Un juez dictó prisión preventiva contra los agentes Jonathan Henry M. y Richard Antonio C., procesados por el presunto delito de asesinato tras los violentos incidentes registrados la madrugada del 8 de febrero de 2026.
El suceso, ocurrido en un hotel en el cantón Quevedo, cobró la vida del cabo segundo de policía Cristhian Bravo Murillo y de su tío, el comerciante Luis Gonzaga Franco.
Las investigaciones preliminares indican que el incidente se originó tras una reunión social que inició la noche del sábado.
En la habitación 44 se encontraban los tres uniformados y el familiar de uno de ellos, acompañados por dos mujeres y una tercera persona.
Según los registros de las cámaras de seguridad del establecimiento, los acompañantes externos abandonaron el hotel a las 04:36, dejando solos a los cuatro hombres.

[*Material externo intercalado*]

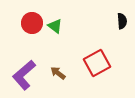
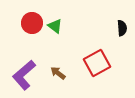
black semicircle: moved 7 px down
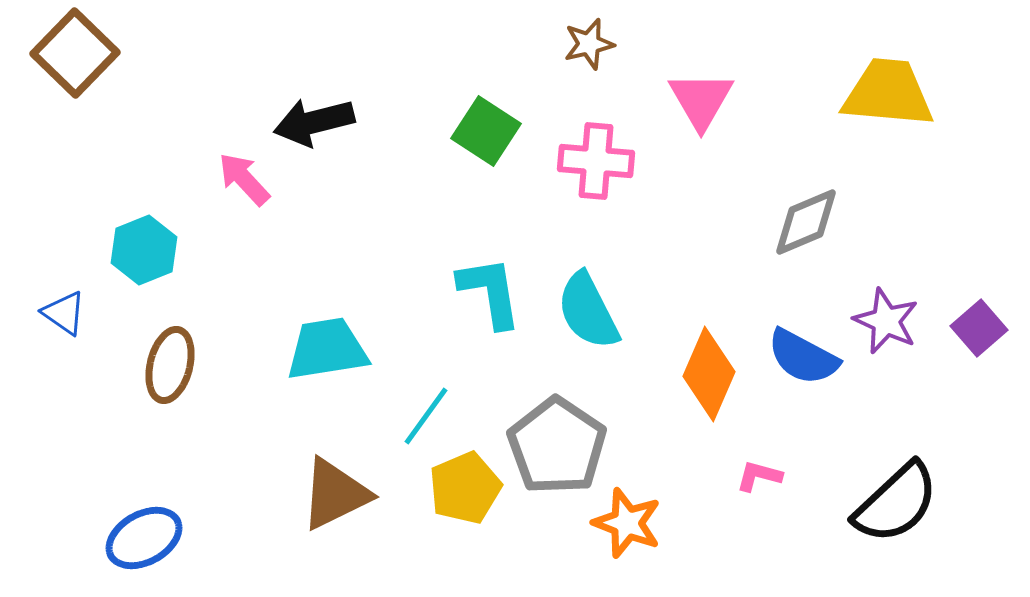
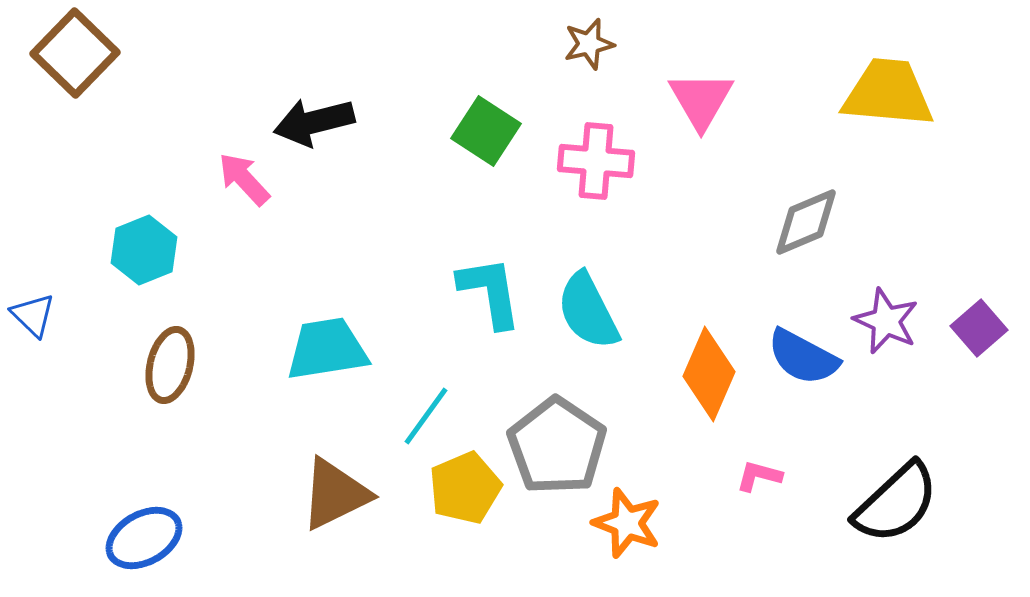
blue triangle: moved 31 px left, 2 px down; rotated 9 degrees clockwise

Poco después del retiro de los testigos, se habría desatado una riña violenta en la que se utilizaron botellas y objetos contundentes. Como resultado del enfrentamiento, Bravo Murillo y Gonzaga Franco fallecieron en el sitio. Aunque la autopsia reveló uso de escopolamina.
Los otros dos policías resultaron con heridas y requirieron atención en el hospital Sagrado Corazón de Jesús antes de ser trasladados a prisión.
Hallazgos perturbadores y líneas de investigación
El caso ha tomado matices complejos. Según el sistema de la Función Judicial, uno de los agentes sobrevivientes habría reportado ser víctima de agresiones sexuales durante el altercado, un factor que las autoridades periciales intentan corroborar.
Por otro lado, la Policía Nacional busca intensamente a las dos mujeres y a la persona transgénero que abandonaron la escena minutos antes de la tragedia.
Reportes de inteligencia sugieren que estas personas habrían huido del lugar portando un arma de dotación oficial perteneciente a uno de los procesados, lo que añade un cargo de negligencia y pérdida de bienes del Estado a la investigación.
Conmoción por las víctimas
La muerte del cabo Cristhian Bravo, con 11 años de trayectoria en la institución, ha causado un profundo pesar entre sus colegas.
El uniformado tenía previsto su traslado al cantón Milagro en marzo para reunirse con su esposa e hijos.
Su tío, Luis Gonzaga, conocido popularmente como “Chuleta”, era un comerciante informal muy querido en la zona que acompañaba frecuentemente a su sobrino.